Technological Progress Reshapes Work Patterns
As technology advances, specialized database users and caretakers decouple. Manual upkeep yields to intelligent automation. Amidst this shift, standardization enables effective collaboration at global scale. No stronger de facto standard for cloud-native automation exists now than containers and Kubernetes, so database adoption seems inevitable.
Practical Proof Points
Globally, many teams have successfully run databases on Kubernetes in production across critical dimensions like cost, usability, stability, performance, and more - with remarkable measurable results. Once accustomed to Kubernetes' advantages, tough to justify reverting to old-school manual operations. For instance, Sealos' architecture evolved from Ansible (v2) to Golang (v3) - now at v4 and v5. This exemplifies "cloud native thinking", not legacy "ops script thinking" tied to specific individuals. If a solution lacks even basic APIs, how can we discuss advanced scalability and productivity? Systems should consider machine consumers first, then human ones - this unlocks true automation leverage. Hence, API > CLI > GUI.
Operations Roles Transform
Many legacy DBAs naturally feel inclined to spread Kubernetes database FUD, protecting their niche skillsets. But enlightened technology leadership will consistently discover immense TCO and productivity gains from thoughtful, staged standardization - we've erased entire 40-person ops teams when strategically migrating systems to Kubernetes without layoffs.
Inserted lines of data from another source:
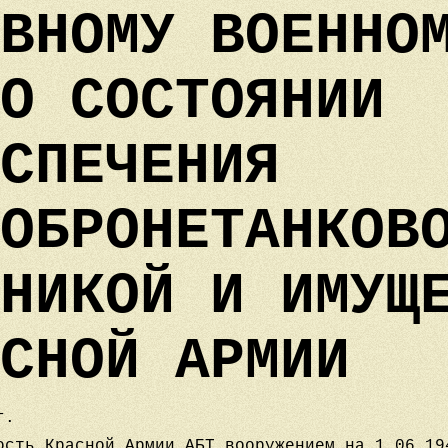
ВНОМУ ВОЕННО
О СОСТОЯНИИ
СПЕЧЕНИЯ
ОБРОНЕТАНКОВ
НИКОЙ И ИМУЩ
СНОЙ АРМИИ
г.
ость Красной Армии АБТ вооружением на 1.06.19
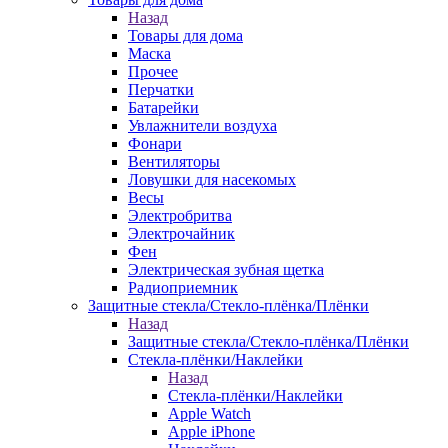
Назад
Товары для дома
Маска
Прочее
Перчатки
Батарейки
Увлажнители воздуха
Фонари
Вентиляторы
Ловушки для насекомых
Весы
Электробритва
Электрочайник
Фен
Электрическая зубная щетка
Радиоприемник
Защитные стекла/Стекло-плёнка/Плёнки
Назад
Защитные стекла/Стекло-плёнка/Плёнки
Стекла-плёнки/Наклейки
Назад
Стекла-плёнки/Наклейки
Apple Watch
Apple iPhone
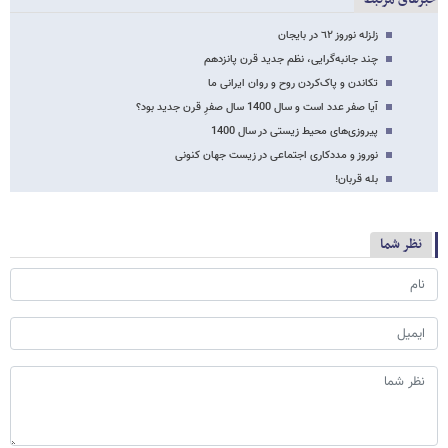
زلزله نوروز ٦٢ در بایجان
چند جانبه‌گرایی، نظم جدید قرن پانزدهم
تکاندن و پاک‌کردن روح و روان ایرانی ما
آیا صفر عدد است و سال 1400 سال صفرِ قرن جدید بود؟
پیروزی‌های محیط زیستی در سال 1400
نوروز و مددکاری اجتماعی در زیست جهان کنونی
بله قربان!
نظر شما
Without question, many ops engineers justifiably feel their roles threatened amidst displacement by increasingly automated toolchains. But technologies only accelerate; they cannot unwind. Leaders must shepherd transitions.
Kubernetes Maturity and Ecosystem Growth
Kubernetes rapidly matures while its ecosystem explodes with new solutions. Inevitable chaos results as practices and culture race to catch adoption. But time cures challenges - take heart knowing robust distributions have repeatedly emerged across domains like Linux. These tame entropy and ease adoption by curating “batteries-included” solutions optimized for regular challenges. Sealos leads here as a purpose-built Kubernetes cloud-native OS distribution for standardizing database (and other) operational burdens. Recently, across 200+ Sealos users, literally none reported fundamental database operational struggles. A few cited early instability, but root causes like resource misconfigurations got systematically addressed - now they report Kubernetes-automated databases proving >9 times more stable than DIY trial-and-error.
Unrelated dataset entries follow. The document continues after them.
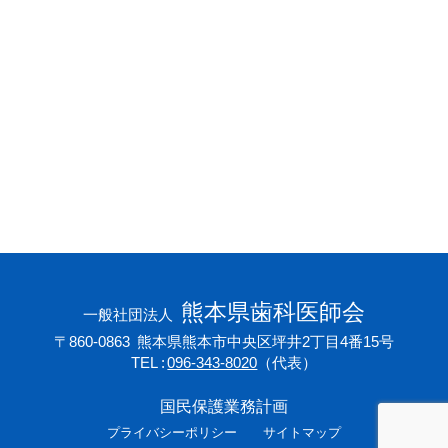
会員専用ページ
プライバシーポリシー
サイトマップ
熊本県歯科医師会
一般社団法人
〒860-0863
熊本県熊本市中央区坪井2丁目4番15号
TEL
096-343-8020
（代表）
国民保護業務計画
プライバシーポリシー
サイトマップ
The Enterprise Strategic Choice
Actual organizational needs should determine if and how organizations adopt Kubernetes databases-as-a-service. But the intelligent path brings tremendous advantages: solutions like Sealos + KubeBlocks equate to:
- 8+ years of specialized Kubernetes platform expertise
- A top-tier database team including multiple senior engineers
- Extreme usability, resilience, and performance
...all for less than the cost of staffing database specialists internally. Internal political hesitations naturally arise amid shifts. But pragmatic facts speak volumes about the optimal way forward.
Rather than rebutting each counterargument exhaustively, I'll leave readers to independently judge the landscape and merits based on results. Please share your perspectives so together we uncover greater collective truth. The future looks abundantly bright for Kubernetes' democratization of reliability and scale across critical domains like databases.